EDIT after discussion (see comments): The following test set breaks the answer from @Ynjxsjmh too (note the new items at the end):
df = pd.DataFrame({'id1':[56, 56, 56, 56, 56, 56, 56, 128, 217, 104, 104],
'id2':[99, 104, 104, 104, 104, 104, 104, 105, 256, 56, 56],
'time': pd.to_datetime(['2007-04-06 15:49:21', '2007-04-06 18:26:13', '2007-04-13 11:27:52', '2007-04-13 11:28:41',
'2007-04-13 11:28:52', '2007-04-13 11:34:25', '2007-04-13 14:35:52',
'2007-03-27 18:39:45', '2007-03-29 14:55:57', '2007-04-13 11:34:35', '2007-04-13 14:36:35'])})
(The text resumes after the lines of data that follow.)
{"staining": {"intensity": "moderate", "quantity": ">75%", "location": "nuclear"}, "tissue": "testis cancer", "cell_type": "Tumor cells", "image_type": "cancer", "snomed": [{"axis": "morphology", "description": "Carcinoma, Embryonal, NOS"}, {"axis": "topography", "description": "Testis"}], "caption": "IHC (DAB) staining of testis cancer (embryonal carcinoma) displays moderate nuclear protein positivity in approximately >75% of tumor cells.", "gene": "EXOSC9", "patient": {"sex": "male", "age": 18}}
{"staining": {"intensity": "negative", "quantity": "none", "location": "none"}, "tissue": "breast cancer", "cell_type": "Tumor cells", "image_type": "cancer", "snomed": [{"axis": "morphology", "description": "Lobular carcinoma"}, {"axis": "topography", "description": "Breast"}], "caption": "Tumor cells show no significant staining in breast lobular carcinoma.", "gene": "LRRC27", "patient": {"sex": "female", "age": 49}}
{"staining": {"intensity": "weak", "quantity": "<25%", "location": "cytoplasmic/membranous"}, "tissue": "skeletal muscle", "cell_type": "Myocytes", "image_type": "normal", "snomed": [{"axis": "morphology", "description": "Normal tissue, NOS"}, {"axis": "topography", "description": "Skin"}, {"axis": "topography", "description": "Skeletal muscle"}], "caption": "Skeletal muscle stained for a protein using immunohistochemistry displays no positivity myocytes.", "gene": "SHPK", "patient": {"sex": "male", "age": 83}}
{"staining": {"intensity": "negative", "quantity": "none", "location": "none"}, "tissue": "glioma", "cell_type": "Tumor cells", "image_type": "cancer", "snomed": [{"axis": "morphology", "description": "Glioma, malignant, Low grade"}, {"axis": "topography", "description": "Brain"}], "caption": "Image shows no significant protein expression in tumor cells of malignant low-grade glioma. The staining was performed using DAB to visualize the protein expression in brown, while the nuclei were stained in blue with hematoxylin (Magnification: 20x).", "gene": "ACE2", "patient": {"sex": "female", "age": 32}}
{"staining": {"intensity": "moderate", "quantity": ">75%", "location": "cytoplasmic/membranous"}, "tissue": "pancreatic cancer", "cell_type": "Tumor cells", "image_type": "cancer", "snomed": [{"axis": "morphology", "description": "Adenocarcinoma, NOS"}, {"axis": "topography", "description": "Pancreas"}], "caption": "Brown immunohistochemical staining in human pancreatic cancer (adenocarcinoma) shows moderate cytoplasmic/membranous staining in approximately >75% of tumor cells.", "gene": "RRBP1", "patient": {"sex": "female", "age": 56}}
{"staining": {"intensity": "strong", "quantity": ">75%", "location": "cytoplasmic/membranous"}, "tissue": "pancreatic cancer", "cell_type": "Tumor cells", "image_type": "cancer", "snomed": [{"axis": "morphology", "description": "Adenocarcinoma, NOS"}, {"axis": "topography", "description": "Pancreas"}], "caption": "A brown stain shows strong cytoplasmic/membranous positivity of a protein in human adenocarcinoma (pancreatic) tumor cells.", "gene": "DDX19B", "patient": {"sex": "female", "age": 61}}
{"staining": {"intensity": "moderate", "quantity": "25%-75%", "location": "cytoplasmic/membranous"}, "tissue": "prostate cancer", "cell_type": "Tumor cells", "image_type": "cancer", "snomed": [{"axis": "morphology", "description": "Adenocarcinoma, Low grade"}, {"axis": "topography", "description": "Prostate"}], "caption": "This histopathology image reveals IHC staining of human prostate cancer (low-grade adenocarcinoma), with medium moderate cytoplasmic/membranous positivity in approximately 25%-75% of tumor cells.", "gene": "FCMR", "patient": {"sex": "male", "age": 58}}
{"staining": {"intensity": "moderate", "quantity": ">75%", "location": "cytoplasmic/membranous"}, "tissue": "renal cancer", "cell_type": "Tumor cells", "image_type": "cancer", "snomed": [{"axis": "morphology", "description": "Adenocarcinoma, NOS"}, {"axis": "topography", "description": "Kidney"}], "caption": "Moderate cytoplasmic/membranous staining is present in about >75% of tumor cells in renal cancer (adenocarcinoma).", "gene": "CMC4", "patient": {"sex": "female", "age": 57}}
The result with their answer is:
id1 id2 time
0 56 99 2007-04-06 15:49:21
1 56 104 2007-04-06 18:26:13
5 56 104 2007-04-13 11:34:25
6 56 104 2007-04-13 14:35:52
7 128 105 2007-03-27 18:39:45
8 217 256 2007-03-29 14:55:57
9 104 56 2007-04-13 11:34:35
10 104 56 2007-04-13 14:36:35
CodePudding user response:
If there is no order (ascending/descending) for the time column use the code from @Ynjxsjmh as is.
and modify the code from @user2246849 by removing sort_values('time')
Thank you to both, for sharing these different approaches.